--- START Text provided ---

Here, ‘Cōḻar’ really signifies the army of the Cōḻas. Vallam most probably refers to the town called Tiruvallam, the capital of the Bāṇas in Perumpāṇappāṭi several centuries later.
That is why the Pāṇar in Kuṟuntokai 328 cannot be taken to be functioning as bards but as chiefs or warriors with the fierce look of a tiger. These ‘‘Pāṇar’ chiefs or warriors must have been involved in fighting.
Therefore, Auvai Turaicāmip Piḷḷai is right in characterizing a section of the Pāṇar community as being chiefs and warriors. However, Turacicāmip Piḷlai is wrong to interpret the name Pāṇaṉ as the given name of a person who founded this dynasty as he states in his commentary on Naṟṟiṇai 148. Pāṇaṉ represented the generic name of a member of the dynasty of Pāṇar in Akanāṉūṟu 113, 155, and 325 in the same way names like Ceḻiyaṉ, Cēral, and Cempiyaṉ are dynastic names, which stand for individual kings of those dynasties in Akanāṉūṟu 36.13–20. We really do not know who the originator of the dynasty was.

1.6. Is ‘Pāṇaṉ’ (The Name of the Chief) from ‘Pāṇaṉ’ or ‘Bāṇa’?

In terms of meanings referring to people, the Tamil Lexicon glosses Pāṇ as ‘Pāṇar caste’ and Pāṇaṉ as ‘an ancient class of Tamil bards and minstrels.’ However, philologically, the word just means Pāṇar, i.e., the plural of Pāṇaṉ as can be seen in Puṟanāṉūṟu 348.4, where pāṇcēri (< pāṇ ‘bards’ + cēri ‘street’) is used to refer to the street, where the bards live. The Tamil Lexicon also glosses Pāṇaṉ as a Tamil rendering of Sanskrit Bāṇa, an Asura devotee of Śiva. How can we determine if the name of Pāṇaṉ, the ruler, is etymologically related to Pāṇaṉ, the bard, or is a Tamilized form of Sanskrit Bāṇa? The use of the verb eḻu of DEDR 5156 etymologically connected to making music in Akanāṉūṟu 113.17 in connection with the chief Pāṇaṉ makes it clear we are not talking about a Tamilized form of Sanskrit Bāṇa. There is also additional evidence from a Sanskrit text that there was a territory named after Pāṇar.
The reluctance of historians to identify the Pāṇaṉ, the chief, whom they identify as belonging to the Bāṇa dynasty, with the bardic community of Pāṇar is due to the implied assumption that the Caṅkam poems are Tamilizing the word Bāṇa as Pāṇaṉ because Tamil orthography has no separate character to denote the initial voiced obstruent ‘b’ of Bāṇa. So, instead of voiced ‘b’ the Tamil poets are assumed to have used the Tamil character representing voiceless ‘p’ resulting in Pāṇa. The final ‘’ in Pāṇāṉ results from the process of adding the masculine singular suffix to the Sanskrit name Bāṇa giving us the full name of the chief, Pāṇaṉ.

--- END Text provided ---
--- START Dataset content ---

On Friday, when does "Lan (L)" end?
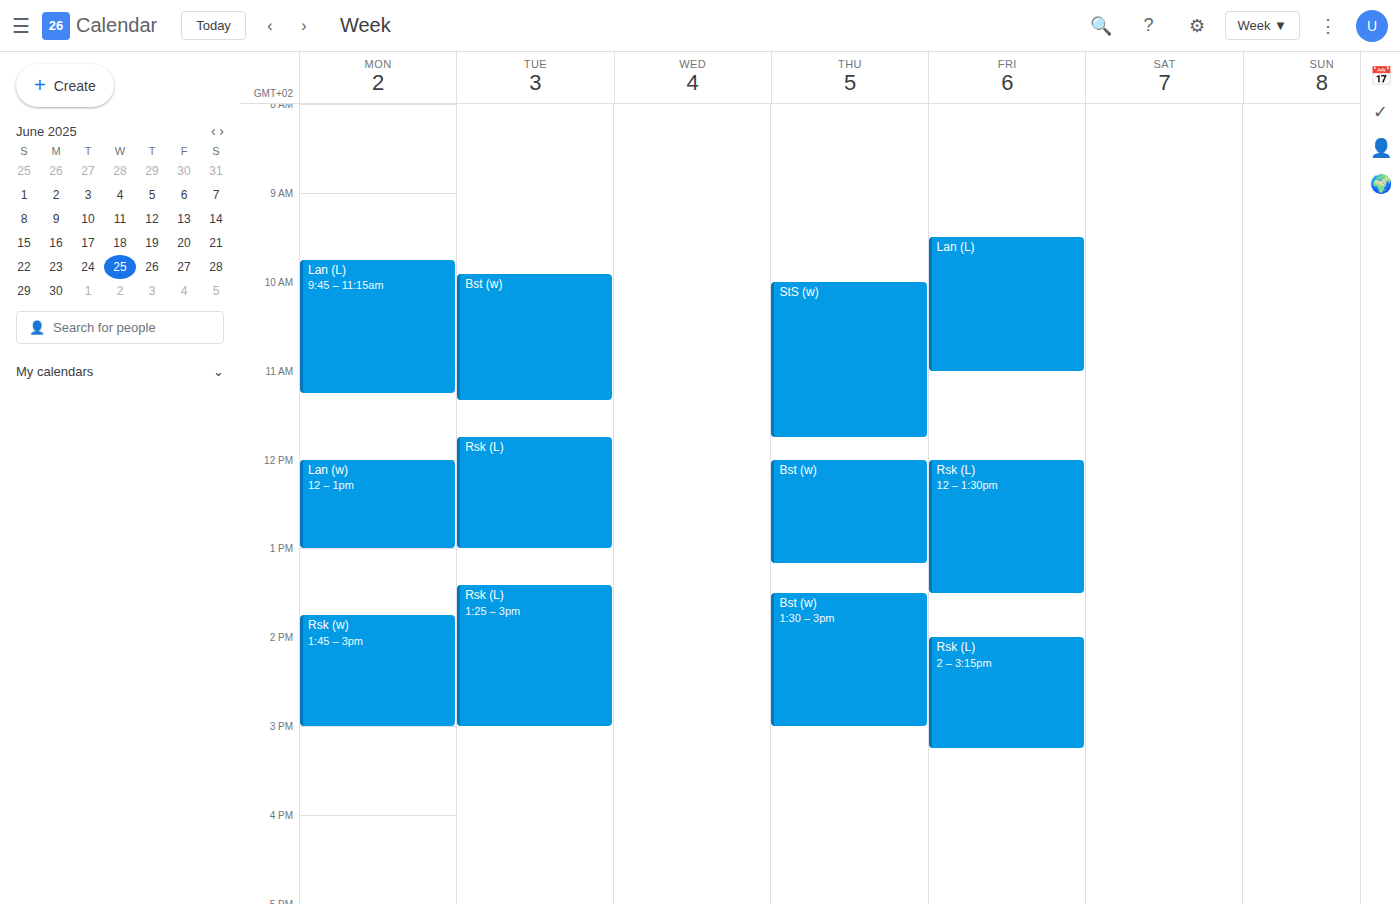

--- END Dataset content ---

Exercise aim: Repeat word for word everything in the passage on the Pāṇar above, from "Here, ‘Cōḻar’ really" down to "involved in fighting.".

Task solution:
Here, ‘Cōḻar’ really signifies the army of the Cōḻas. Vallam most probably refers to the town called Tiruvallam, the capital of the Bāṇas in Perumpāṇappāṭi several centuries later.
That is why the Pāṇar in Kuṟuntokai 328 cannot be taken to be functioning as bards but as chiefs or warriors with the fierce look of a tiger. These ‘‘Pāṇar’ chiefs or warriors must have been involved in fighting.